Businesses have been using deep learning, neural networks, and other forms of artificial intelligence (AI) for several years to track and predict consumer behavior—so-called “big data.” The government also uses AI to identify trends in data and draw inferences from that data. For instance, Terrorist A and Terrorist B both have a close connection to Person C. Artificial intelligence techniques help the FBI or other government agency see that connection and predict whether Person C is a likely terrorist.
A relatively new use of these techniques is in the field of tax collection. The IRS has a $99 million contract with the private company Palantir to use its Gotham platform to help identify tax evaders.
How does the system work? Palantir says that the Gotham system takes data from many sources—presumably both from within the IRS and from outside it. It then maps that data to identify relationships. The source data flows into Gotham on an ongoing basis so that virtual alarm bells go off when a trigger is reached. According to Palantir, “In Gotham’s integrated Applications and Modules, users can search all data sources at once, explore divergent hypotheses, surface unknown connections and patterns, and share insights with their colleagues.”
Experts have speculated that the Gotham system uses vast amounts of data from many sources: IRS tax data, bank and credit card records, passport applications and air travel tracking, even social media posts. To speculate, let’s suppose that you file a tax return claiming that your total income was minimal. Yet, you recently posted on Facebook about your new luxury car, and your passport has a stamp from your recent ski trip to Switzerland. Hmm, it doesn’t take an AI genius to suspect that something may be amiss. Using Gotham, the IRS can now track that data and draw those inferences in real time.

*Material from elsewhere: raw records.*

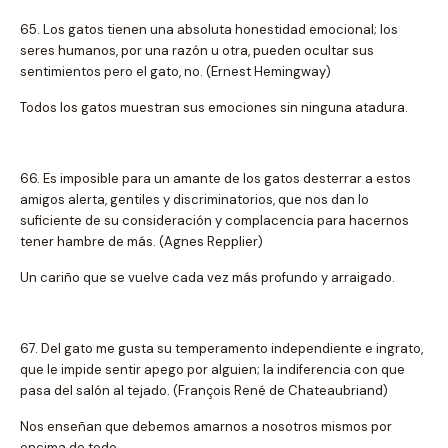
65. Los gatos tienen una absoluta honestidad emocional; los
seres humanos, por una razón u otra, pueden ocultar sus
sentimientos pero el gato, no. (Ernest Hemingway)
Todos los gatos muestran sus emociones sin ninguna atadura.
66. Es imposible para un amante de los gatos desterrar a estos
amigos alerta, gentiles y discriminatorios, que nos dan lo
suficiente de su consideración y complacencia para hacernos
tener hambre de más. (Agnes Repplier)
Un cariño que se vuelve cada vez más profundo y arraigado.
67. Del gato me gusta su temperamento independiente e ingrato,
que le impide sentir apego por alguien; la indiferencia con que
pasa del salón al tejado. (François René de Chateaubriand)
Nos enseñan que debemos amarnos a nosotros mismos por
encima de todo.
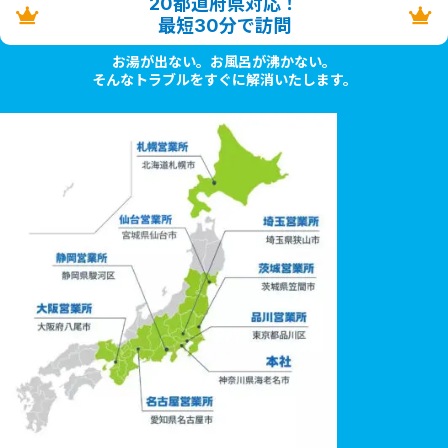
20都道府県対応！
最短30分で訪問
お湯が出ない。お風呂が沸かない。
そんなトラブルをすぐに解消いたします。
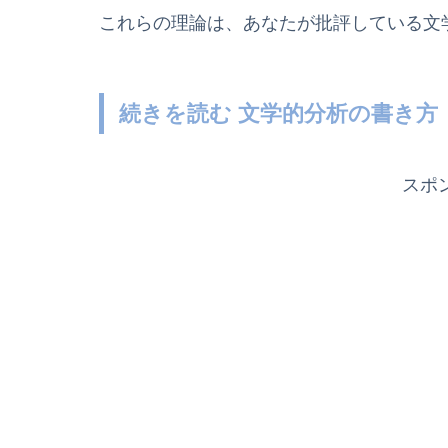
これらの理論は、あなたが批評している文
続きを読む 文学的分析の書き方
スポ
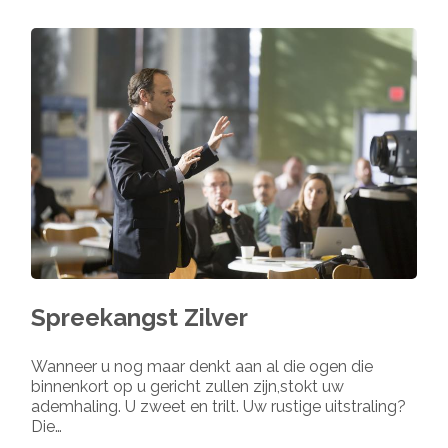
Spreekangst Zilver
Wanneer u nog maar denkt aan al die ogen die
binnenkort op u gericht zullen zijn,stokt uw
ademhaling. U zweet en trilt. Uw rustige uitstraling?
Die…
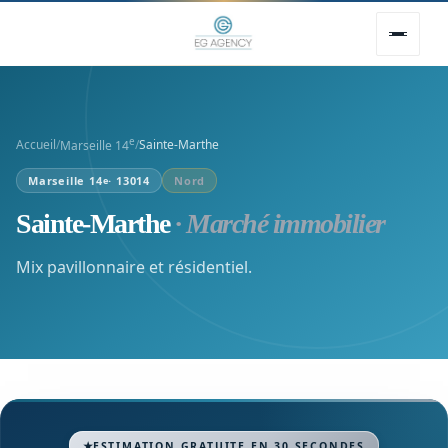
e
Accueil
/
/
Sainte-Marthe
Marseille 14
Marseille 14
· 13014
Nord
e
Sainte-Marthe
· Marché immobilier
Mix pavillonnaire et résidentiel.
ESTIMATION GRATUITE EN 30 SECONDES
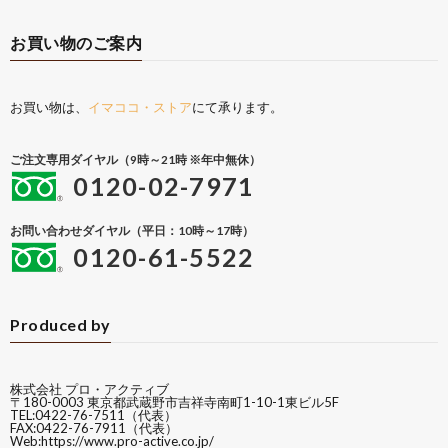
お買い物のご案内
お買い物は、
イマココ・ストア
にて承ります。
ご注文専用ダイヤル（9時～21時 ※年中無休）
0120-02-7971
お問い合わせダイヤル（平日：10時～17時）
0120-61-5522
Produced by
株式会社 プロ・アクティブ
〒180-0003 東京都武蔵野市吉祥寺南町1-10-1東ビル5F
TEL:0422-76-7511（代表）
FAX:0422-76-7911（代表）
Web:
https://www.pro-active.co.jp/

The IRS has always had simple tools to identify when a taxpayer claims deductions that seem out of whack. If you make $100,000, but claim $30,000 in charitable deductions, you are either very charitable or very suspicious. What is new with Palantir is the ability to probe deeper and see connections that might not be obvious.
IRS Commissioner Charles Rettig is a fan. “How do you think we found these people [tax cheats]?” he said recently at a conference on artificial intelligence. “If I get a first name and a cellphone number, you’d be shocked how much information Palantir can provide.”
Yet, there are also risks of a Big Brother effect. According to a recent article in the Wall Street Journal, “Real risks exist if algorithms for audit selection inadvertently discriminate against taxpayers by race or location. And relying on technology can make an already impersonal agency even more so, perhaps confusing taxpayers who may struggle to understand why the government is coming after them and want to deal directly with people at the IRS.”